The Real-Life Cady Heron Who Grew Up In Africa Was The Coolest Kid Alive
Tippi is basically a younger version of Cady fromMean Girls, as she spent her earliest years growing up in Africa.
Growing up in the African bush, Tippi Benjamine Okanti Degré (born 4 June 1990) napped with lions, rode elephants, and was generally all-around awesome.
Tippi was named after Tippi Hedren, the actress who starred in Alfred Hitchcock’s The Birds.
These photos, which were taken in the 1990s, are among the shots included in the book Tippi: My Book of Africa, which was released 2012.
Riding a five-ton elephant, whom she called ‘my brother’, chilling with a cheetah or hugging a giant bullfrog as if it were a Teddy bear. The childhood of a French girl Tippi Degre sounds more like a newer version of Mowgli, rather than something real. A white child, she was born in Namibia to French wildlife photographer parents, and grew up in Africa. Tippi spent her whole childhood playing with wild animals including lion cubs, a mongoose, a snake, a cheetah, baby zebra, giraffes and crocodiles.
The little girl saw nothing unusual about her company: “I don’t have friends here. Because I never see children. So the animals are my friends,” she once said.

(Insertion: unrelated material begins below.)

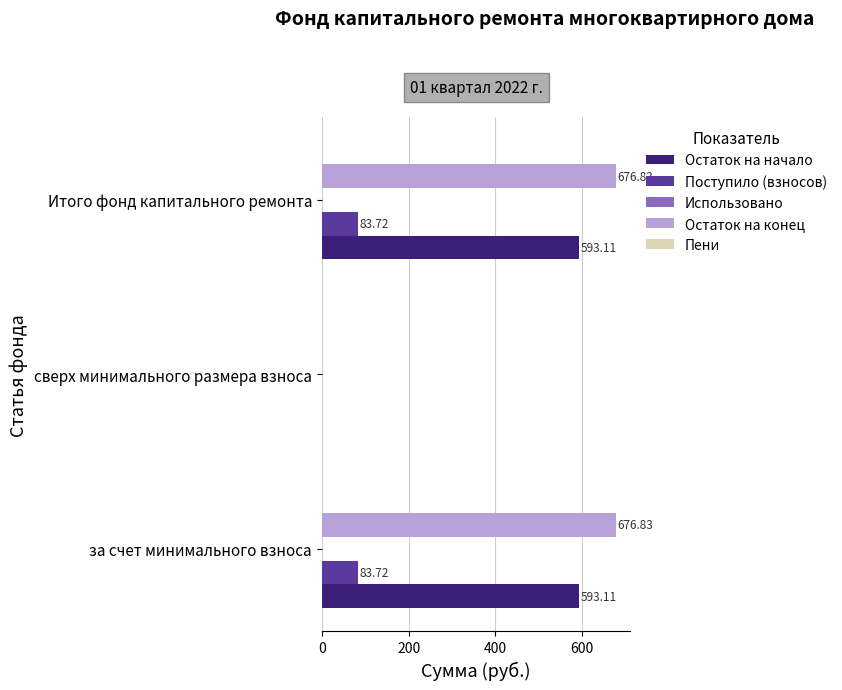

What is the sum of the Поступило (взносов) values at сверх минимального размера взноса and за счет минимального взноса?

83.7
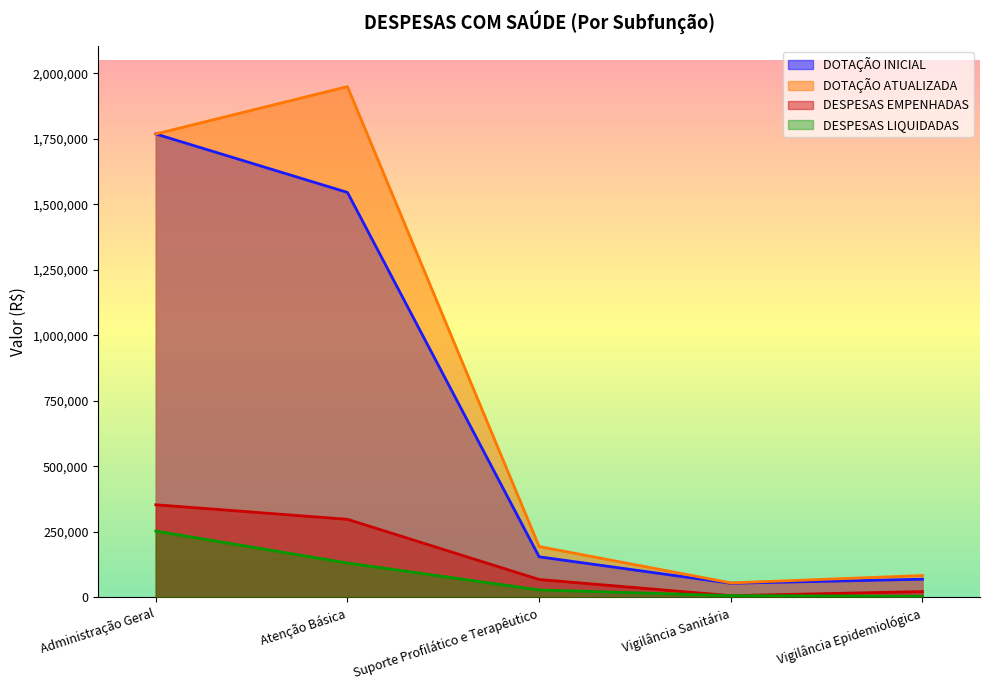

At how many categories does at least one series exceed 293513?

2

Tippi is now 23 years old, and the only child to wildlife photographer parents Sylvie Robert and Alain Degre, who published her photos in a book called Tippi of Africa. “It was magical to be able to be free in this nature with this child. She was a very lucky little girl – she was born and raised until the age of 10 totally in the wild.” said Sylvie.
“She was so at ease with animals. She would talk to them with her eyes and her heart,” said Tippi’s mom, Sylvie, who said her precocious daughter was known as “The Girl Who Talked to Animals.”

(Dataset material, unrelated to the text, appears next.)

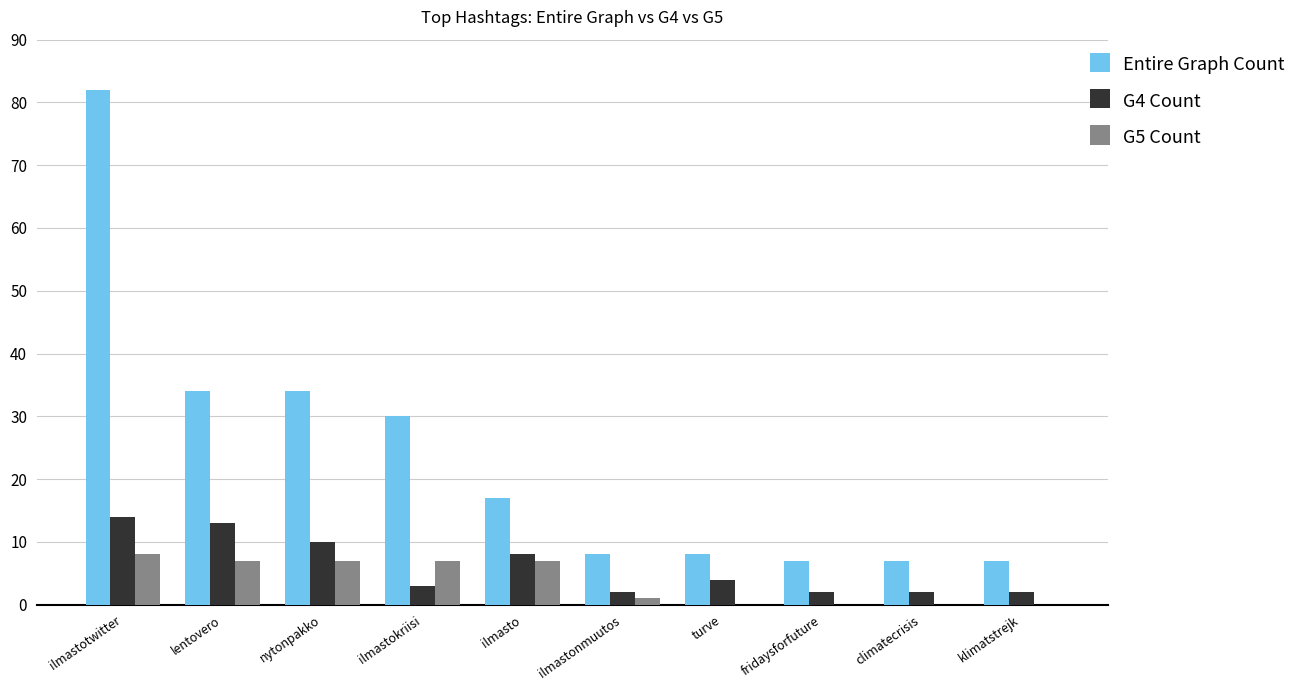

True or false: G4 Count has a value of 14 at ilmastotwitter.

True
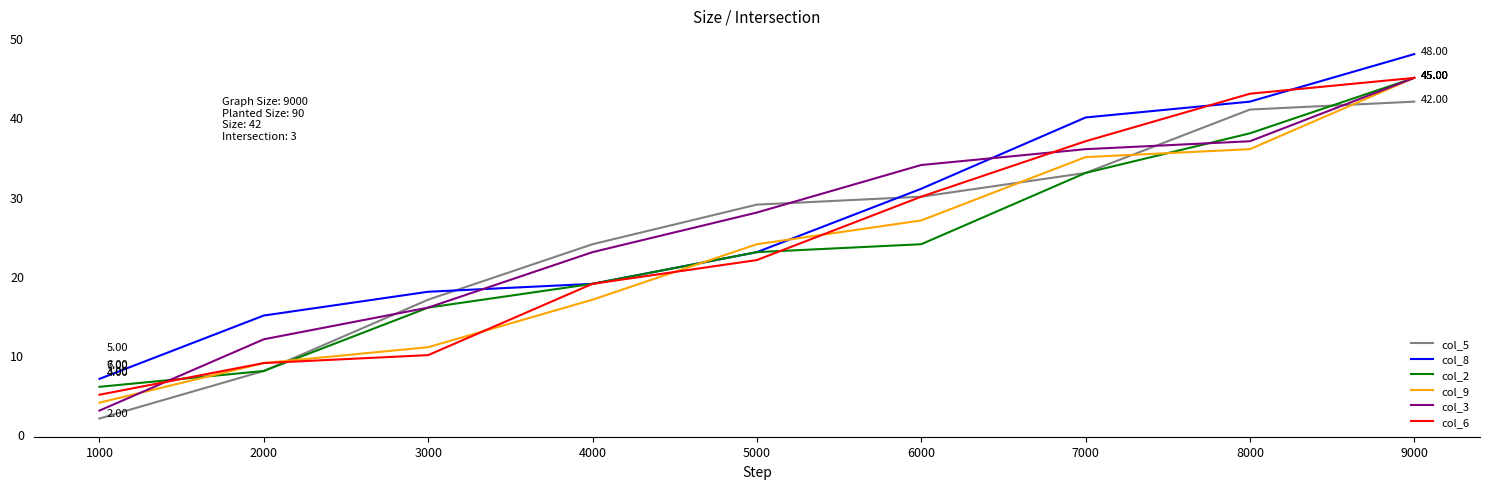

Which series has the largest range (max minus min)?

col_3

“I don’t have friends here. Because I never see children. So the animals are my friends”.
– Tippi Degré
These animals were not totally wild. They were living in a national park, so they were used to contact with human beings. I would not dare to walk and play with really wild unknown lions. The only really wild friend I had was a giant frog, Tippi Degré says.

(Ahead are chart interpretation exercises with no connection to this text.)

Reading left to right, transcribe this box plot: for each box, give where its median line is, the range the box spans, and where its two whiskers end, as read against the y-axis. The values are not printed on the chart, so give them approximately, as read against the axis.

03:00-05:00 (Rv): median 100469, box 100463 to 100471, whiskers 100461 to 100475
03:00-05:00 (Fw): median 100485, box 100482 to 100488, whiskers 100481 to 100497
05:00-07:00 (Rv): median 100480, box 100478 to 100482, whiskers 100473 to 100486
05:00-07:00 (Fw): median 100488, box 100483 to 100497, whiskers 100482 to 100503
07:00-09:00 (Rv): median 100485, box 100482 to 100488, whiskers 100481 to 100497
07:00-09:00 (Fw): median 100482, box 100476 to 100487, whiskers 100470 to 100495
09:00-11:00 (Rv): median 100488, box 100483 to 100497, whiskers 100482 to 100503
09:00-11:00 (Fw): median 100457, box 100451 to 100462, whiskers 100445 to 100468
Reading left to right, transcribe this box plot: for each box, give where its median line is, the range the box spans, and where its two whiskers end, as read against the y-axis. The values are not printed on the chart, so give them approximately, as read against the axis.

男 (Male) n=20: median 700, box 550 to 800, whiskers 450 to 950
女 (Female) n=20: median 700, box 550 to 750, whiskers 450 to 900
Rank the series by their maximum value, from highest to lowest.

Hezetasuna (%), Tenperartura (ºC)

Parental ‘Do’s and Don’ts’ aside, I think a lot of us would have loved to have such a profound childhood. There’s something beautifully right and familiar about this girl’s endeavours with all these animals and her connection with nature.
Adopted by Africa
Growing up in Africa, Tippi was living amongst the native tribespeople of Namibia. It was these tribesmen who took Tippi under their wing and taught her how to survive in the wild, how to feed herself on roots and berries, how to hunt and speak their language. The bushmen of the Kalahari clearly watched over the young French girl as one of their own.
After living in Africa for ten years, Tippi’s parents took her back to their home country and sent her to a French state school. By then, Tippi was already a celebrity in France. She had her own book published Tippi of Africa, which became a best-selling novel.
Unfortunately, Tippi did not adjust to the concrete jungle as well as she had in the African jungle.
Tippi found school difficult and it became clear she had little in common with other children in Paris. After two years her parents decided to have her homeschooled.
As a teen, Tippi returned to southern Africa to make six nature documentaries with the Discovery Channel.
Tippi is now 23 years old, having studied cinema at la Sorbonne Nouvelle University in Paris. She has also supervised the well-being and treatment of tigers for a popular international game show in Fort Boyard, France.
It appears in her adulthood, Tippi has shied away from her life as a celebrity and tried to continue a more private and normal life. Very little news of her life today is available.
There’s also a documentary on Tippi’s young life in Africa, but unfortunately it’s only in French with no subtitles.